SIMD powered Python

B

Bytter

Hi!

Is there any I&D ongoing about using SIMD [1] instructions, like SSE
[2], to speed up Python, especially regarding functional features,
like list comprehension, map and reduce, etc.. ?

Best regards,

Hugo Ferreira
 
M

Marc 'BlackJack' Rintsch

Is there any I&D ongoing about using SIMD [1] instructions, like SSE
[2], to speed up Python, especially regarding functional features,
like list comprehension, map and reduce, etc.. ?

SIMD instruction sets know about "low level" data types, Python is about
objects. `map()`, `reduce()`, list comprehension work on arbitrary
iterables so how do you expect SIMD instructions handle this? Even simple
lists contain objects and those don't have to be of the same type.

Ciao,
Marc 'BlackJack' Rintsch
 
B

Bytter

Hi...

True... But maybe in NumPy arrays that would be more feasible...?

Cheers.

Hugo Ferreira

Marc 'BlackJack' Rintsch escreveu:
Is there any I&D ongoing about using SIMD [1] instructions, like SSE
[2], to speed up Python, especially regarding functional features,
like list comprehension, map and reduce, etc.. ?

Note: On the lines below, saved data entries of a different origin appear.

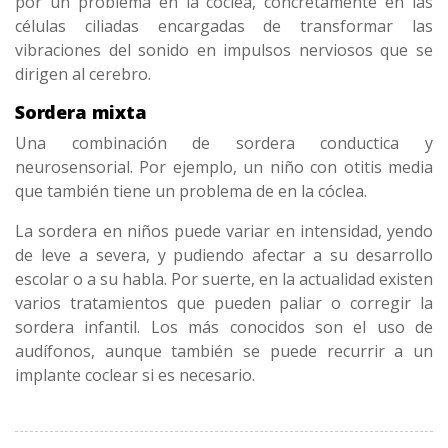
por un problema en la cóclea, concretamente en las
células ciliadas encargadas de transformar las
vibraciones del sonido en impulsos nerviosos que se
dirigen al cerebro.
Sordera mixta
Una combinación de sordera conductica y
neurosensorial. Por ejemplo, un niño con otitis media
que también tiene un problema de en la cóclea.
La sordera en niños puede variar en intensidad, yendo
de leve a severa, y pudiendo afectar a su desarrollo
escolar o a su habla. Por suerte, en la actualidad existen
varios tratamientos que pueden paliar o corregir la
sordera infantil. Los más conocidos son el uso de
audífonos, aunque también se puede recurrir a un
implante coclear si es necesario.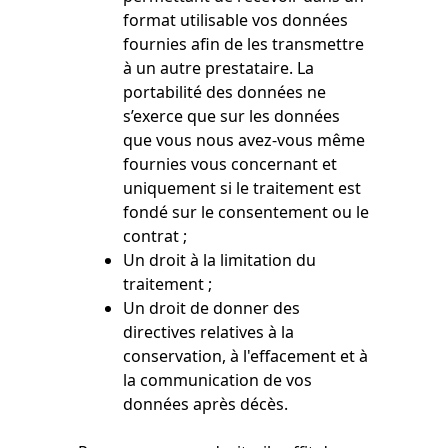
format utilisable vos données
fournies afin de les transmettre
à un autre prestataire. La
portabilité des données ne
s’exerce que sur les données
que vous nous avez-vous même
fournies vous concernant et
uniquement si le traitement est
fondé sur le consentement ou le
contrat ;
Un droit à la limitation du
traitement ;
Un droit de donner des
directives relatives à la
conservation, à l'effacement et à
la communication de vos
données après décès.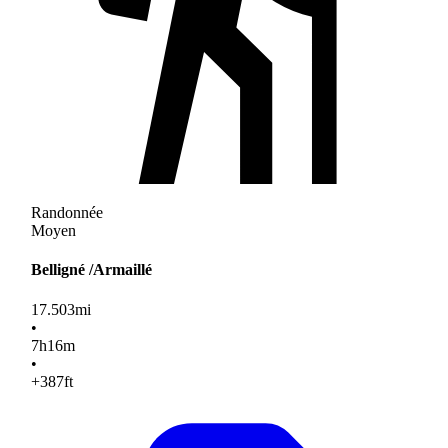
Randonnée
Moyen
Belligné /Armaillé
17.503
mi
•
7
h
16
m
•
+387
ft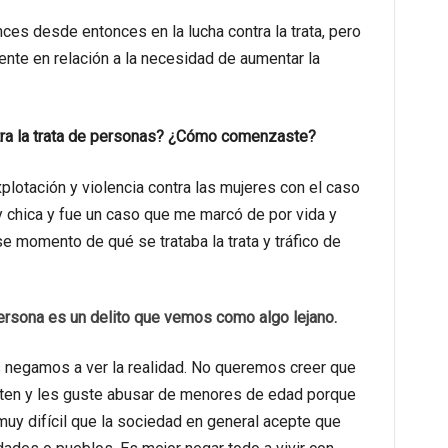
es desde entonces en la lucha contra la trata, pero
ente en relación a la necesidad de aumentar la
tra la trata de personas? ¿Cómo comenzaste?
lotación y violencia contra las mujeres con el caso
 chica y fue un caso que me marcó de por vida y
e momento de qué se trataba la trata y tráfico de
ersona es un delito que vemos como algo lejano.
 negamos a ver la realidad. No queremos creer que
uten y les guste abusar de menores de edad porque
uy difícil que la sociedad en general acepte que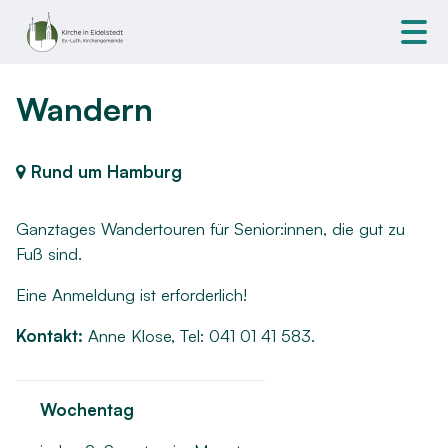
Wandern
Rund um Hamburg
Ganztages Wandertouren für Senior:innen, die gut zu
Fuß sind.
Eine Anmeldung ist erforderlich!
Kontakt:
Anne Klose, Tel: 041 01 41 583.
Wochentag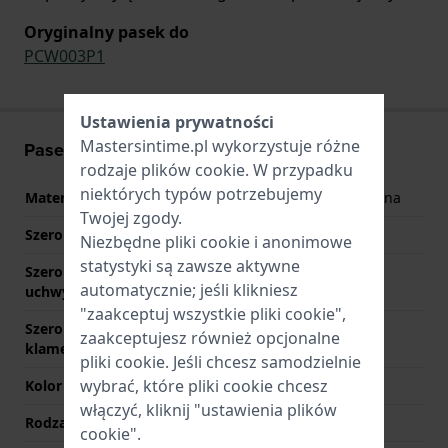
Oryginalny pasek do
PCW003P1
Ustawienia prywatności
Mastersintime.pl wykorzystuje różne
Pasek - informacje
rodzaje
plików cookie
. W przypadku
niektórych typów potrzebujemy
Materiał Paska
Plastik/Żywica syntetyczna
Twojej zgody.
Szerokość uchwytu
23 mm
Niezbędne pliki cookie i anonimowe
statystyki są zawsze aktywne
Szerokość między
18 mm
automatycznie; jeśli klikniesz
uchwytami
"zaakceptuj wszystkie pliki cookie",
Szerokość paska przy
18 mm
zaakceptujesz również opcjonalne
klamerce
pliki cookie. Jeśli chcesz samodzielnie
wybrać, które pliki cookie chcesz
Kolor paska
Czarny
włączyć, kliknij "ustawienia plików
Rodzaj zapięcia
Sprzączka
cookie".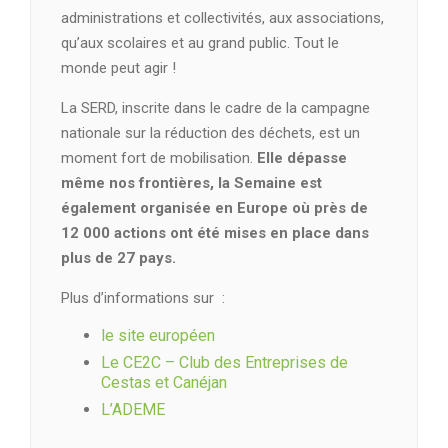
administrations et collectivités, aux associations,
qu’aux scolaires et au grand public. Tout le
monde peut agir !
La SERD, inscrite dans le cadre de la campagne
nationale sur la réduction des déchets, est un
moment fort de mobilisation.
Elle dépasse
même nos frontières, la Semaine est
également organisée en Europe où près de
12 000 actions ont été mises en place dans
plus de 27 pays.
Plus d’informations sur :
le site européen
Le CE2C – Club des Entreprises de
Cestas et Canéjan
L’ADEME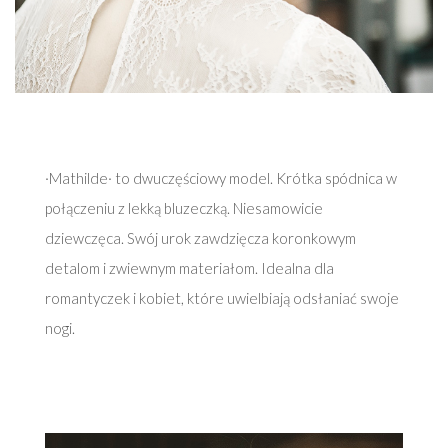
·Mathilde· to dwuczęściowy model. Krótka spódnica w
połączeniu z lekką bluzeczką. Niesamowicie
dziewczęca. Swój urok zawdzięcza koronkowym
detalom i zwiewnym materiałom. Idealna dla
romantyczek i kobiet, które uwielbiają odsłaniać swoje
nogi.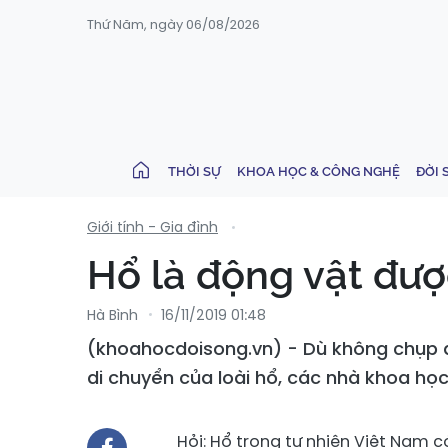
Thứ Năm, ngày 06/08/2026
THỜI SỰ
KHOA HỌC & CÔNG NGHỆ
ĐỜI 
Giới tính - Gia đình
Hổ là động vật đượ
Hà Bình
16/11/2019 01:48
(khoahocdoisong.vn) - Dù không chụp đ
di chuyển của loài hổ, các nhà khoa học
Hỏi: Hổ trong tự nhiên Việt Nam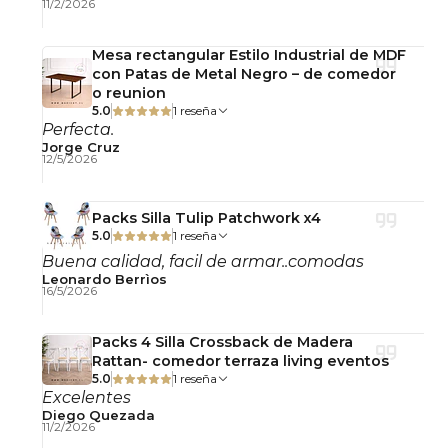
11/2/2026
conservar su apariencia.
Mesa rectangular Estilo Industrial de MDF
silla tulip, silla eiffel, silla comedor moderna, silla
con Patas de Metal Negro – de comedor
polipropileno, silla restaurante, silla terraza, silla
o reunion
5.0
1 reseña
tulip chile, silla comedor resistente
Perfecta.
Jorge Cruz
12/5/2026
Packs Silla Tulip Patchwork x4
5.0
1 reseña
Buena calidad, facil de armar..comodas
Leonardo Berrìos
16/5/2026
Packs 4 Silla Crossback de Madera
Rattan- comedor terraza living eventos
5.0
1 reseña
Excelentes
Diego Quezada
11/2/2026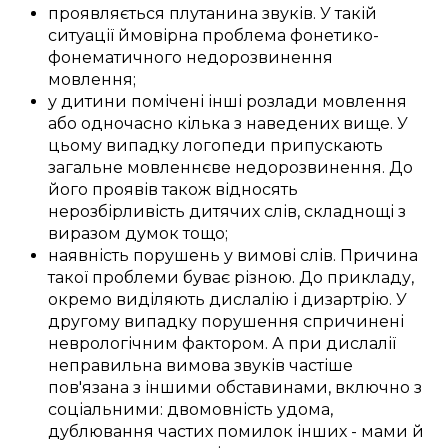
проявляється
плутанина
звуків
. У
такій
ситуації
ймовірна
проблема фонетико-
фонематичного
недорозвинення
мовлення
;
у
дитини
помічені
інші
розлади
мовлення
або
одночасно
кілька з
наведених
вище. У
цьому
випадку
логопеди
припускають
загальне
мовленнєве недорозвинення
. До
його
проявів
також відносять
нерозбірливість
дитячих слів
,
складнощі
з
виразом
думок тощо;
наявність
порушень
у
вимові слів
.
Причина
такої
проблеми
буває
різною
.
До прикладу,
окремо
виділяють
дислалію і дизартрію.
У
другому
випадку
порушення
спричинені
неврологічним фактором
. А при дислалії
неправильна
вимова звуків
частіше
пов'язана з
іншими
обставинами, включно з
соціальними
:
двомовність
удома
,
дублювання
частих
помилок
інших -
мами й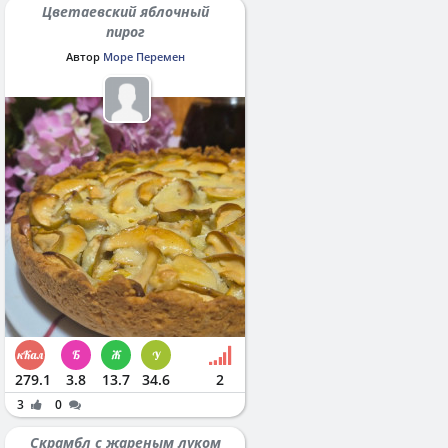
Цветаевский яблочный
пирог
Автор
Море Перемен
279.1
3.8
13.7
34.6
2
3
0
Скрамбл с жареным луком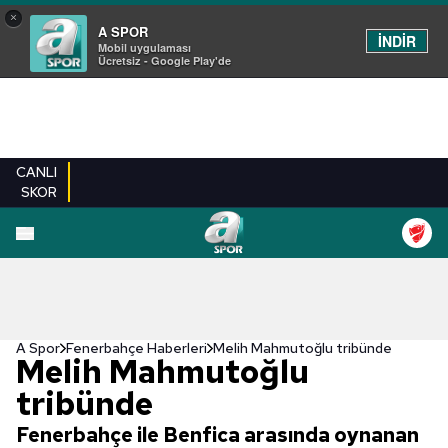
×
A SPOR
İNDİR
Mobil uygulaması
Ücretsiz - Google Play'de
CANLI
SKOR
A Spor
Fenerbahçe Haberleri
Melih Mahmutoğlu tribünde
Melih Mahmutoğlu
tribünde
Fenerbahçe ile Benfica arasında oynanan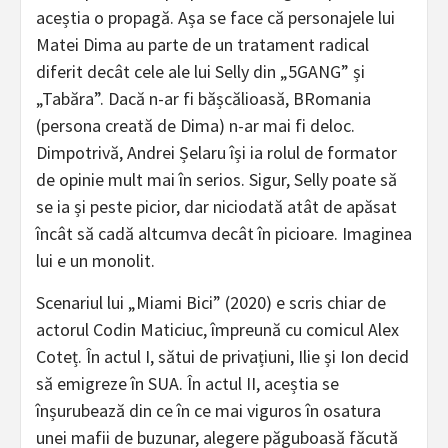
aceștia o propagă. Așa se face că personajele lui
Matei Dima au parte de un tratament radical
diferit decât cele ale lui Selly din „5GANG” și
„Tabăra”. Dacă n-ar fi bășcălioasă, BRomania
(persona creată de Dima) n-ar mai fi deloc.
Dimpotrivă, Andrei Șelaru își ia rolul de formator
de opinie mult mai în serios. Sigur, Selly poate să
se ia și peste picior, dar niciodată atât de apăsat
încât să cadă altcumva decât în picioare. Imaginea
lui e un monolit.
Scenariul lui „Miami Bici” (2020) e scris chiar de
actorul Codin Maticiuc, împreună cu comicul Alex
Coteț. În actul I, sătui de privațiuni, Ilie și Ion decid
să emigreze în SUA. În actul II, aceștia se
înșurubează din ce în ce mai viguros în osatura
unei mafii de buzunar, alegere păguboasă făcută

SIMD instruction sets know about "low level" data types, Python is about
objects. `map()`, `reduce()`, list comprehension work on arbitrary
iterables so how do you expect SIMD instructions handle this? Even simple
lists contain objects and those don't have to be of the same type.

Ciao,
Marc 'BlackJack' Rintsch
 
M

Marc 'BlackJack' Rintsch

Marc 'BlackJack' Rintsch escreveu:
Is there any I&D ongoing about using SIMD [1] instructions, like SSE
[2], to speed up Python, especially regarding functional features,
like list comprehension, map and reduce, etc.. ?

SIMD instruction sets know about "low level" data types, Python is about
objects. `map()`, `reduce()`, list comprehension work on arbitrary
iterables so how do you expect SIMD instructions handle this? Even simple
lists contain objects and those don't have to be of the same type.

True... But maybe in NumPy arrays that would be more feasible...?

Yes but that's in external libraries and not in the Python interpreter.
So it won't speed up Python code like list comprehensions but "just" calls
to external functions written in C, Fortran or assembler if those make use
of SIMD instructions.

Ciao,
Marc 'BlackJack' Rintsch
 
P

Paul Rubin

Marc 'BlackJack' Rintsch said:
Yes but that's in external libraries and not in the Python interpreter.
So it won't speed up Python code like list comprehensions but "just" calls
to external functions written in C, Fortran or assembler if those make use
of SIMD instructions.

Right, Python has such poor control over side effects that it has not
much chance of parallelizing stuff like list comprehensions in
general. Maybe there's some chance of doing it for some special cases
with RPython.

See http://www.google.com/search?q="nested+data+parallelism"
for what's happening with some other languages.